### Document segment
>> START
Dynasty that ruled the Province of Bahrain

The Jarwanid dynasty (الجروانيون) was an Arab dynasty that ruled Eastern Arabia in the 14th century.

==History==
The Jarwanids belonged to the clan of Bani Malik. It is disputed whether they belonged to the Banu Uqayl—the tribe of their predecessors the Usfurids and their successors the Jabrids—or to the Banu Abdul Qays, to whom the Uyunid dynasty (1076-1235) belonged. The Jarwanids came to power some time in the 14th century, after expelling the forces of Sa'eed ibn Mughamis, the chief of the Muntafiq tribe based in the Iraqi city of Basrah.
>> END
### Listing
>> START
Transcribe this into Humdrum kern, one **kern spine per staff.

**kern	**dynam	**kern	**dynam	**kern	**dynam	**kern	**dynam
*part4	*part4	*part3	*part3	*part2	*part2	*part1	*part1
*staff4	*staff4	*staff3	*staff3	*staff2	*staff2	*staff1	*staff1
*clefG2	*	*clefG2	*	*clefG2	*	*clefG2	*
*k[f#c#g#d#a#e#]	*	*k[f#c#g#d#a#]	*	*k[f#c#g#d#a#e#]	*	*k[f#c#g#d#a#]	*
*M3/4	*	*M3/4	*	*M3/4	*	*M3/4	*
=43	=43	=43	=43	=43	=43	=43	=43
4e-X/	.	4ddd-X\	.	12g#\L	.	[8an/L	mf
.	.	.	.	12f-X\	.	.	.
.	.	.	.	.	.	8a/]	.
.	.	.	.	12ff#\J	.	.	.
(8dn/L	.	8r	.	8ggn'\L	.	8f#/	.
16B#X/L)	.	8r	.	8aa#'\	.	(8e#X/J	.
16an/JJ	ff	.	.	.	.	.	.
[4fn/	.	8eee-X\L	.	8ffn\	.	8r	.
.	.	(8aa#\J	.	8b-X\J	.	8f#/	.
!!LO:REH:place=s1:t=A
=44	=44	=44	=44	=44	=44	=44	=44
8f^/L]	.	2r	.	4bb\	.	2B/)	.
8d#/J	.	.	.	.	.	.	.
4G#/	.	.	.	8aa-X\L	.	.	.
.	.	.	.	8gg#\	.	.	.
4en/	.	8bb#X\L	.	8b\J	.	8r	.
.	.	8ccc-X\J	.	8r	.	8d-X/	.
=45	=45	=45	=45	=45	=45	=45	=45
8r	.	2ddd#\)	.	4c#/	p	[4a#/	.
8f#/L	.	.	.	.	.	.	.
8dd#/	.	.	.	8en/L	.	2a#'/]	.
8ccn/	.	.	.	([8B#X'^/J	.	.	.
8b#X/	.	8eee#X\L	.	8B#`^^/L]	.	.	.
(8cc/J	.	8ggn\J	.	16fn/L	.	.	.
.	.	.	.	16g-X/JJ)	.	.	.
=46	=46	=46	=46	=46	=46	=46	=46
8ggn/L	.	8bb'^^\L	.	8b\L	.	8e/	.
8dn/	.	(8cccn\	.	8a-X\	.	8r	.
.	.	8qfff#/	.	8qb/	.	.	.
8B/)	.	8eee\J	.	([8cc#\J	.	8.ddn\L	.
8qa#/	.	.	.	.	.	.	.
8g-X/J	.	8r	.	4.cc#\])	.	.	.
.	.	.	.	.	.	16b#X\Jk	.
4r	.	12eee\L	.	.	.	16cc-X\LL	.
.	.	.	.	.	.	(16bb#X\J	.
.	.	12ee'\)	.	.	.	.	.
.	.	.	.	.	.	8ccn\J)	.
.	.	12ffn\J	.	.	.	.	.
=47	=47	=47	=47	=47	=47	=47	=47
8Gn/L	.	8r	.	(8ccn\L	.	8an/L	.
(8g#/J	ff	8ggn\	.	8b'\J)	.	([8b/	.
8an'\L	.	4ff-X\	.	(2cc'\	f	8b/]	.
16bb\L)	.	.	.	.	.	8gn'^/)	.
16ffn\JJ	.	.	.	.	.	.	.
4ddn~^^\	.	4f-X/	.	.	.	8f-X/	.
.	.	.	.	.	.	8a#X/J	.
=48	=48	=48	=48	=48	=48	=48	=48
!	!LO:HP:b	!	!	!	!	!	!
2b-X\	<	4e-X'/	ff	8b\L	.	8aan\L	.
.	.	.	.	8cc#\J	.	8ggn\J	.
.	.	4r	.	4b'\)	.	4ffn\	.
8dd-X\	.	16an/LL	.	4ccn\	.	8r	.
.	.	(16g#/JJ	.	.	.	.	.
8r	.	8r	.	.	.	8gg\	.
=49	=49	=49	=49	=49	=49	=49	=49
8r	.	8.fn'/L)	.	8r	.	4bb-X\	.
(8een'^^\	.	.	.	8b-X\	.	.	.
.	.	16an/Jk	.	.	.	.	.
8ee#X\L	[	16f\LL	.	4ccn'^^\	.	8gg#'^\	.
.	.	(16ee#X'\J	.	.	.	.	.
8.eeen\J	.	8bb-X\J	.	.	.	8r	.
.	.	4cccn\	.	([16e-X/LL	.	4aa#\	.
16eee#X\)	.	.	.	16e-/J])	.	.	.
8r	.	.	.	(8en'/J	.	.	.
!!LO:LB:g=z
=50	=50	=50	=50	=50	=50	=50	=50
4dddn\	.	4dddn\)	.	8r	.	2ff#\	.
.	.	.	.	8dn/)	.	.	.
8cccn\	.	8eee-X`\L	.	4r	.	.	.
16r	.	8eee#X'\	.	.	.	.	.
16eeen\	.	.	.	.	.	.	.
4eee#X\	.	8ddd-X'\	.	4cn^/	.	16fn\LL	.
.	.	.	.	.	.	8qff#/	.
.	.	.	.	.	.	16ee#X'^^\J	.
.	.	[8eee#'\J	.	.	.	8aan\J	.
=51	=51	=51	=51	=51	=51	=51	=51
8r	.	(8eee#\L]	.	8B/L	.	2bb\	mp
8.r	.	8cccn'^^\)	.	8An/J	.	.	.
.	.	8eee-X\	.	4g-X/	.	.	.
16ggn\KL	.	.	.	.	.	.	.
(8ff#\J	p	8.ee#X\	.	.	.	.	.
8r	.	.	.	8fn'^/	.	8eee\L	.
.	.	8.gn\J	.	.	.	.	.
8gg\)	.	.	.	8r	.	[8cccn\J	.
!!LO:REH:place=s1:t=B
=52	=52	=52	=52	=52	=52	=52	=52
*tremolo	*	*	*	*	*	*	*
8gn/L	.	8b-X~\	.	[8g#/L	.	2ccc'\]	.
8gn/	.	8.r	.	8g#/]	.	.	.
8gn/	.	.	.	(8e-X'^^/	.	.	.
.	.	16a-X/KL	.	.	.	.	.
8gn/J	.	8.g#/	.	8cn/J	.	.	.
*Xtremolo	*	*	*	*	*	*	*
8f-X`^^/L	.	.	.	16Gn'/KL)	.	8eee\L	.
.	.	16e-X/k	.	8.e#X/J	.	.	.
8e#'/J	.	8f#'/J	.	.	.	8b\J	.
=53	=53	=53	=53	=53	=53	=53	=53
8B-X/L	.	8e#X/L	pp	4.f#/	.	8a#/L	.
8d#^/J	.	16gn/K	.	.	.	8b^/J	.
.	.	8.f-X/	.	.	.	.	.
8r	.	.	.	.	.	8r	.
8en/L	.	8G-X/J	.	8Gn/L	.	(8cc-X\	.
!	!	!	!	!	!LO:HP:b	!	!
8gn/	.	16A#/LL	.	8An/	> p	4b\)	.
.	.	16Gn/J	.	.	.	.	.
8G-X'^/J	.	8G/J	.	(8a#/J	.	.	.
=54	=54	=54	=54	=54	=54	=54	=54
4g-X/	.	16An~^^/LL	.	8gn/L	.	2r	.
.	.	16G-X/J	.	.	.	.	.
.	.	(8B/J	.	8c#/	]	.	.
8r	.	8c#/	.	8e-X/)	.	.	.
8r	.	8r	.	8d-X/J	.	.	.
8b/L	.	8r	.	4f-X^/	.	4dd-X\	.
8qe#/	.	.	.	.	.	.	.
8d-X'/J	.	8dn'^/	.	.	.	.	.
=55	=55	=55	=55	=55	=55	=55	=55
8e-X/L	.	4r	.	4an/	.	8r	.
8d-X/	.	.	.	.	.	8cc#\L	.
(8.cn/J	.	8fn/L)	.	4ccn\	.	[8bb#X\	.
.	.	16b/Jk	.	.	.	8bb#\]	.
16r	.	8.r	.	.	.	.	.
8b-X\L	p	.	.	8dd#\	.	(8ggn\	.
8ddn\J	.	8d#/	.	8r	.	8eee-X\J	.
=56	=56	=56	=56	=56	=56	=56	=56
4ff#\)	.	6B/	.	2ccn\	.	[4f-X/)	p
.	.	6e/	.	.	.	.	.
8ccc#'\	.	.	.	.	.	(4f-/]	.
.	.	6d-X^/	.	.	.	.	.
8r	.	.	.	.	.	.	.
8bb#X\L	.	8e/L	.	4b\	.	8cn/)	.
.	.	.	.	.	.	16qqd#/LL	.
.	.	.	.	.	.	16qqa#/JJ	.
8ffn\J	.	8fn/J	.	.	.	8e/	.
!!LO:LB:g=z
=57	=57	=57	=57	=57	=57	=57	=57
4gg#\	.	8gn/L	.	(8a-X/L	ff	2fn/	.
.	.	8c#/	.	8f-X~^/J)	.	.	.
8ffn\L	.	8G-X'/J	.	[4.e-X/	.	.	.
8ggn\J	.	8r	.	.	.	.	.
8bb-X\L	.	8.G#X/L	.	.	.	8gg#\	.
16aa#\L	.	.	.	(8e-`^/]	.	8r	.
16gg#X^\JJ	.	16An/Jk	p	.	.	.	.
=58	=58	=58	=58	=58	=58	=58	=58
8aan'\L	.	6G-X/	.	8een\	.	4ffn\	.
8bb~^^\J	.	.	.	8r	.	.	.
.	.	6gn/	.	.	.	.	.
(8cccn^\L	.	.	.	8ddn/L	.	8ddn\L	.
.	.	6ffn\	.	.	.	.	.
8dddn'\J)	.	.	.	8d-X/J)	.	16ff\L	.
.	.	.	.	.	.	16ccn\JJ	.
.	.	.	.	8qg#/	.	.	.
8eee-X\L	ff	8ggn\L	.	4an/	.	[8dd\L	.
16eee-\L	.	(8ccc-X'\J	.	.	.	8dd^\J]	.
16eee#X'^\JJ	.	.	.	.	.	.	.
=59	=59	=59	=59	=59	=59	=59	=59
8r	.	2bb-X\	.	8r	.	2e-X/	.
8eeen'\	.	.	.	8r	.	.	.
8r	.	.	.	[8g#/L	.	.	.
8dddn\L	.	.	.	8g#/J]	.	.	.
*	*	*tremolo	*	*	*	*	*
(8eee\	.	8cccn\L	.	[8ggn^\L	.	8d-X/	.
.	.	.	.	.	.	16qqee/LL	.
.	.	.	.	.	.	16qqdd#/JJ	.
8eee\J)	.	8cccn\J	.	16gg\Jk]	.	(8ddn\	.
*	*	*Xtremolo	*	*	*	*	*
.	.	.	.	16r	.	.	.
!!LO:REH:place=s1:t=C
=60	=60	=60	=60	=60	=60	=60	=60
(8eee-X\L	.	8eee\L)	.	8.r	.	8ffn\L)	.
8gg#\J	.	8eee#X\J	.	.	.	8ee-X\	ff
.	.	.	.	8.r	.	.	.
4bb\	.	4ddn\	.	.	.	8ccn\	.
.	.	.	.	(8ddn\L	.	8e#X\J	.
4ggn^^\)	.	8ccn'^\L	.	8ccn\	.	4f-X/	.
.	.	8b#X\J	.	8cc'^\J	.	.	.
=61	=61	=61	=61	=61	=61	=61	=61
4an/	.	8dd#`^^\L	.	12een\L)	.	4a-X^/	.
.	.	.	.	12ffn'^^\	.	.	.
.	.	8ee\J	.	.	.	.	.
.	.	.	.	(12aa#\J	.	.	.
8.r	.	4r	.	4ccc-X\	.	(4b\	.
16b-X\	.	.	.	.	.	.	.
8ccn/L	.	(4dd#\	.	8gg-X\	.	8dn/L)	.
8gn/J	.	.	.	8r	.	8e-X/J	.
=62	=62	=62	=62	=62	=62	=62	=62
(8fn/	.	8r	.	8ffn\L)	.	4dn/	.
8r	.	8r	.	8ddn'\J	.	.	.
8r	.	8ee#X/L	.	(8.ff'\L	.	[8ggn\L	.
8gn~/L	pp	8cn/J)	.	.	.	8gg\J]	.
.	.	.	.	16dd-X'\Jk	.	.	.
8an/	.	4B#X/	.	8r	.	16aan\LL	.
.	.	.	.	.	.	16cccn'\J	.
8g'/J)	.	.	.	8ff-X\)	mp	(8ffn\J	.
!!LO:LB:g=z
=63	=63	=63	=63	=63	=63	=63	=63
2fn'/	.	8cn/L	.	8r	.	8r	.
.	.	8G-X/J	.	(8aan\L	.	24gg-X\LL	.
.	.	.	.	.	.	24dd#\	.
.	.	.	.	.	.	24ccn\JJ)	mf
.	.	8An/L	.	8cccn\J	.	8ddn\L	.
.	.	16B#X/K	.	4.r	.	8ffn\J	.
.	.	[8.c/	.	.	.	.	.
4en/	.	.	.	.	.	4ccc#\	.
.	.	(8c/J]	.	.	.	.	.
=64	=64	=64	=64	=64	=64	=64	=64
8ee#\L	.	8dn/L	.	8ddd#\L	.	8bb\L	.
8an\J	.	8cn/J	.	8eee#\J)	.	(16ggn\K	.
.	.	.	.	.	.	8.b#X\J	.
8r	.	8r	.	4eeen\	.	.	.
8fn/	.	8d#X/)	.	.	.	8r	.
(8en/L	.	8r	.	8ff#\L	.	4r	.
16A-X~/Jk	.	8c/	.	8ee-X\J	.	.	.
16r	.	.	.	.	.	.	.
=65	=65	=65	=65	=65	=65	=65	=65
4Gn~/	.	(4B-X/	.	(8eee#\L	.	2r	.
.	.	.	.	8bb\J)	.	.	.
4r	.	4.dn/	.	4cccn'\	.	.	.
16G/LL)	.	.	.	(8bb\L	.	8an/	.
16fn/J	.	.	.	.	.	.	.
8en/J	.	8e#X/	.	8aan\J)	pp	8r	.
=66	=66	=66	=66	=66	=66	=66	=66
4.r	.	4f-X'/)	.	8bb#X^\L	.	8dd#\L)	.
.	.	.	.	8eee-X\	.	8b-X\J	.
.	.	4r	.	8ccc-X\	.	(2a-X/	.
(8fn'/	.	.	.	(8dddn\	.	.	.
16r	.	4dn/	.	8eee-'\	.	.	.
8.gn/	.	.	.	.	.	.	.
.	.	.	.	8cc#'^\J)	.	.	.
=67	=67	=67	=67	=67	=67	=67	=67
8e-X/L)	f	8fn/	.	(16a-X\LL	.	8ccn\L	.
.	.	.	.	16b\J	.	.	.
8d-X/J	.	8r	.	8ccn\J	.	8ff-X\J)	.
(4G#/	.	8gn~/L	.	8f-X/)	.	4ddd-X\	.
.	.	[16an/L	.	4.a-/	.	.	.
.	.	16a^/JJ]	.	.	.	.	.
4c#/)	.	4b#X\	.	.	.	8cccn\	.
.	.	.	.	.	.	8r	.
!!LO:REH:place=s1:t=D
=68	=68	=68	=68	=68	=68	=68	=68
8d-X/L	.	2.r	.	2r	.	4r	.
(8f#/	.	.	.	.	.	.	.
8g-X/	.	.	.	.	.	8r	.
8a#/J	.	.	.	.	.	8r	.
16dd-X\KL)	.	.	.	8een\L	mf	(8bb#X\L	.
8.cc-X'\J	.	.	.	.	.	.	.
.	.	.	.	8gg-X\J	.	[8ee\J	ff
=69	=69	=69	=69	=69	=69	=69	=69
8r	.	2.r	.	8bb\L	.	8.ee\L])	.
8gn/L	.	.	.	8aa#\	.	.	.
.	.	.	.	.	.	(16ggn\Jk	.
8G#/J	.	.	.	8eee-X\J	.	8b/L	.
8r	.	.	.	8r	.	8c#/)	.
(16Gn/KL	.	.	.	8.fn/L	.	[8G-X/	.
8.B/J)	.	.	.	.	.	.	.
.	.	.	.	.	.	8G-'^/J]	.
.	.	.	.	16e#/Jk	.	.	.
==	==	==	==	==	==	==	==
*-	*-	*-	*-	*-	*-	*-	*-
>> END
### Goal of the exercise
In the passage on the Jarwanid dynasty, translate the following sentence into Spanish: "The Jarwanids came to power some time in the 14th century, after expelling the forces of Sa'eed ibn Mughamis, the chief of the Muntafiq tribe based in the Iraqi city of Basrah."

### Task response
Los jarwaníes llegaron al poder en algún momento del siglo XIV, tras expulsar a las fuerzas de Sa'eed ibn Mughamis, el jefe de la tribu Muntafiq, asentada en la ciudad iraquí de Basora.